Çalışma psikolojisi ve endüstri ilişkilerinin doğası
Çalışma psikolojisi alanını ve amaçlarını tanımlamak,
Çalışma ve örgüt psikologlarının amacı insan sağlığını, öğrenmeyi ve yaratıcılığı gözeten, toplumun gelişimine katkıda bulunan adil, etik, yenilikçi ve ekonomik anlamda başarılı örgütlerin oluşumuna katkıda bulunacak araştırmalar yapmak ve uygulamalar geliştirmektir. Çalışma psikologları ayrıca çalışanların ve küçük grupların işyerinde nasıl davrandıklarını anlamaya çalışır ve işten duyulan memnuniyeti ve performansı arttırmak için uygulamalar geliştirir.
Çalışma psikolojisi alanının ortaya çıkış nedenlerini anlatmak.
Çalışma Psikolojisi alanı sanayileşen toplumdaki değişimlerle beraber ortaya çıkan ihtiyaçlar sonucu filizlenmiştir. Özellikle, sanayi devrimi, I. Ve II. Dünya Savaşları, bilimsel bakış açısının batı dünyasında kabulü çalışma psikologlarının ortaya çıkmasına neden olmuşlardır. Bu alanın temellerini oluşturan iki akım ise bilimsel yönetim ve insan ilişkileri akımlarıdır.
İnsan kaynaklan politikalarının çalışanların davranış ve tutumları üzerindeki etkilerini tanımlamak.
Araştırmalar yüksek performanslı iş sistemlerinin, yani birlikte kullanıldıklarında aralarında oluşan sinerji sayesinde performansı arttıran insan kaynakları politika ve uygulamalarının çalışanların davranış ve tutumları üzerinde olumlu etkileri olduklarını göstermişlerdir. îş güvencesi, işe almada seçicilik, geniş kapsamlı eğitim programları, kendini yöneten takımları gibi uygulamalar sayesinde çalışanlar hem beşeri hem de psikolojik sermayelerini zenginleştirmekte ve bunun sonucu olarak işyerine bağlılıkları da artmaktadır. Statü farklarının azaltılmasına yönelik çalışmalar, bilgi paylaşımı, kararlara katılım gibi uygulamalar da deneyimlerden öğrenmeyi ko- laylıştırmakta ve hataların oranını azaltmaktadır.
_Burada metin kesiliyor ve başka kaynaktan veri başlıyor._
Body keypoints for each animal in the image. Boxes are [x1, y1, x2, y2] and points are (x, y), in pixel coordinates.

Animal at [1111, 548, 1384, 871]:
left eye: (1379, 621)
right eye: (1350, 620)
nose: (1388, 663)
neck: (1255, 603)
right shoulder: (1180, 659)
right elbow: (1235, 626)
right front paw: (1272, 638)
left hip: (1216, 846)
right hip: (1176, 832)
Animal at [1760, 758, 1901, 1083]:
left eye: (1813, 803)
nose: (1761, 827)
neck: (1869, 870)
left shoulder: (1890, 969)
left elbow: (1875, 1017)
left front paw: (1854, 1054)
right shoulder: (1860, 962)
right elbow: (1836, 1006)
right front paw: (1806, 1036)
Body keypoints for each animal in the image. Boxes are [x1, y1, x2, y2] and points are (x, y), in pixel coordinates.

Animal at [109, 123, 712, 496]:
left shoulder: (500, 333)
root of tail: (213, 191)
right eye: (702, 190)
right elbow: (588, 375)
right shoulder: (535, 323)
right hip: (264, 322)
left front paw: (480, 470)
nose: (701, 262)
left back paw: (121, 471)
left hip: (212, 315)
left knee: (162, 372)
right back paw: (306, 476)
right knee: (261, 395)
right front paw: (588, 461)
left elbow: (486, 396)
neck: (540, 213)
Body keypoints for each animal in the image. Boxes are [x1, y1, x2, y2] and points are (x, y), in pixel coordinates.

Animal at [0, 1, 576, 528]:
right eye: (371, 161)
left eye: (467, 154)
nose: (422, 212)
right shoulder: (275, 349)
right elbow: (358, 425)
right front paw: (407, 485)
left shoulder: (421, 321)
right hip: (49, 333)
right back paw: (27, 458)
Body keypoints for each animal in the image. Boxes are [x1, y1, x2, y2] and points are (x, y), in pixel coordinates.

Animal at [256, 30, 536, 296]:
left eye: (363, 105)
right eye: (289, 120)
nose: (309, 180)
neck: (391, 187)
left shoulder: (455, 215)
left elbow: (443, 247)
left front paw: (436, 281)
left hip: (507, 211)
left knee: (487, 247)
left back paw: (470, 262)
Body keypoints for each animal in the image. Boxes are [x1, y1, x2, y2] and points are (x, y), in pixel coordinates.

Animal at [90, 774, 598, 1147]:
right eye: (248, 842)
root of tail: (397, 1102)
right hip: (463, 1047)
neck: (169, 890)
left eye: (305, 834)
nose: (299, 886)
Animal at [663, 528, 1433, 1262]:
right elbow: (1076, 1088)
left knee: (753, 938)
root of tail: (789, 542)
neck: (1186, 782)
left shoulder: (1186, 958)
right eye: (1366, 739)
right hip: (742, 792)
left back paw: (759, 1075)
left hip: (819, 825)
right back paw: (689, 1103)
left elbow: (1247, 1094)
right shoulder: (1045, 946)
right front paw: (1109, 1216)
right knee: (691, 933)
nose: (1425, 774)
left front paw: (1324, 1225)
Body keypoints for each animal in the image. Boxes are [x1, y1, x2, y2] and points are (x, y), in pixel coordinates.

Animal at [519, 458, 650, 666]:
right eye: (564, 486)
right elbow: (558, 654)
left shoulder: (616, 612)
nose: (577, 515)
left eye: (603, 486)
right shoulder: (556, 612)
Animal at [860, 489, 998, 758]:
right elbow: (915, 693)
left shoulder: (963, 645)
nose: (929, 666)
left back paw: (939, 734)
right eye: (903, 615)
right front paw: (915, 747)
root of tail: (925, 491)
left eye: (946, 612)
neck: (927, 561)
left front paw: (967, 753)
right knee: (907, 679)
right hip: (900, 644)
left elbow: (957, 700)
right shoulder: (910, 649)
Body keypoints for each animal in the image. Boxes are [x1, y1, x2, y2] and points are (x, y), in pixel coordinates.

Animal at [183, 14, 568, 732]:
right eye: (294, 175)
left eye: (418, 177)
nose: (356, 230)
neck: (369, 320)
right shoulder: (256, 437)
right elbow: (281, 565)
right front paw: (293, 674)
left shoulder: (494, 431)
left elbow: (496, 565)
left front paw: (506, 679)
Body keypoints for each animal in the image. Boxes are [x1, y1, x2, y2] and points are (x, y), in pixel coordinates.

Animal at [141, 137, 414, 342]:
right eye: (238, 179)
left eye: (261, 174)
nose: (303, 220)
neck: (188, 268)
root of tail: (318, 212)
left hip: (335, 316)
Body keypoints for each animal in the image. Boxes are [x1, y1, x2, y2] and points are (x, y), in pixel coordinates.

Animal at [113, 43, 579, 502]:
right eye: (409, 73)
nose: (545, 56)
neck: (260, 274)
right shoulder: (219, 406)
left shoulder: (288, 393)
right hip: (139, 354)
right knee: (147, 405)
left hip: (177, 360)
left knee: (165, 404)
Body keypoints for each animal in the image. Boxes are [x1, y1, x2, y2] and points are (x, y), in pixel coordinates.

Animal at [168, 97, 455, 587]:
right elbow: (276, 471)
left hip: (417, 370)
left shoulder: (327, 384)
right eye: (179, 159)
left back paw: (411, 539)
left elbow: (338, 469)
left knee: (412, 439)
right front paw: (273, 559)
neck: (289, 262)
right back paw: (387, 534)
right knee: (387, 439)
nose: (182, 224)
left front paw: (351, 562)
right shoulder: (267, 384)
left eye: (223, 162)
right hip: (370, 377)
Çalışanların iş sağlığı, iş memnuniyeti, örgüte bağlılığı ve performansı için gerekli şartları irdelemek.
Çalışanların işyerindeki tutum ve davranışlarına onların kişilik ve yetenekleri etki ettiği gibi, işyerinin sağladığı şartlar ve olanaklar da etki etmektedir. Ancak, yüksek iş tatmini, örgüte bağlılık veya iş performansı ve örgütsel vatandaşlık davranışı gibi olumlu tutum ve davranışlar için daha da önemlisi kişinin bireysel özellikleri ile iş şartları arasında uyum olmasıdır.
Çalışan - işveren ilişkilerini farklı açılardan değerlendirmek.
Çalışan-işveren ilişkilerine tekilci açıdan yaklaşanlar bu iki grup arasında genel olarak amaç birliğinin olduğunu ve çatışmaların normal ya da sağlıklı olmadığını kabul ederler. Tekilci yaklaşım katı ve baskıcı bir yönetim anlayışına yol açabileceği gibi, işverenlerin çalışanların sendikaya ihtiyaç duymamaları için bireysel ihtiyaçları gidermeye yönelik daha yumuşak bir yönetim anlayışına da yol açabilir. Öte yandan, çoğulcu yaklaşım, işveren ve çalışan arasında çıkar temelli çatışmaların kaçınılmaz olduğu ve bu çatışmaların yönetim yollarının aranması gerektiği görüşünü benimser.
Sendikal örgütlerin varlık nedenlerini ve fonksiyonlarını açıklamak.
Sanayileşmiş ülkelerde sendikaların üç fonksiyonundan bahsedilebilir. Bunlar; ekonomik fonksiyon, demokratik temsil fonksiyonu ve sosyal fonksiyondur. Araştırmalar, sendikaların genel olarak üyelerinin aldıkları ücret ve yan hakları, toplu iş sözleşmeleri vasıtası ile, iyileştirerek, onların işlerinden, aynı tip işlerde sendikasız çalışanlara kıyasla, daha memnun olmalarını sağladıklarını göstermektedir. Sendikalar ayrıca çalışanların ortak iradesini temsil ederek yönetimlerin fevri kararlar vermesini önlemekte ve daha iyi bir çalışma ortamı yaratarak üretkenliği arttırmaktadırlar.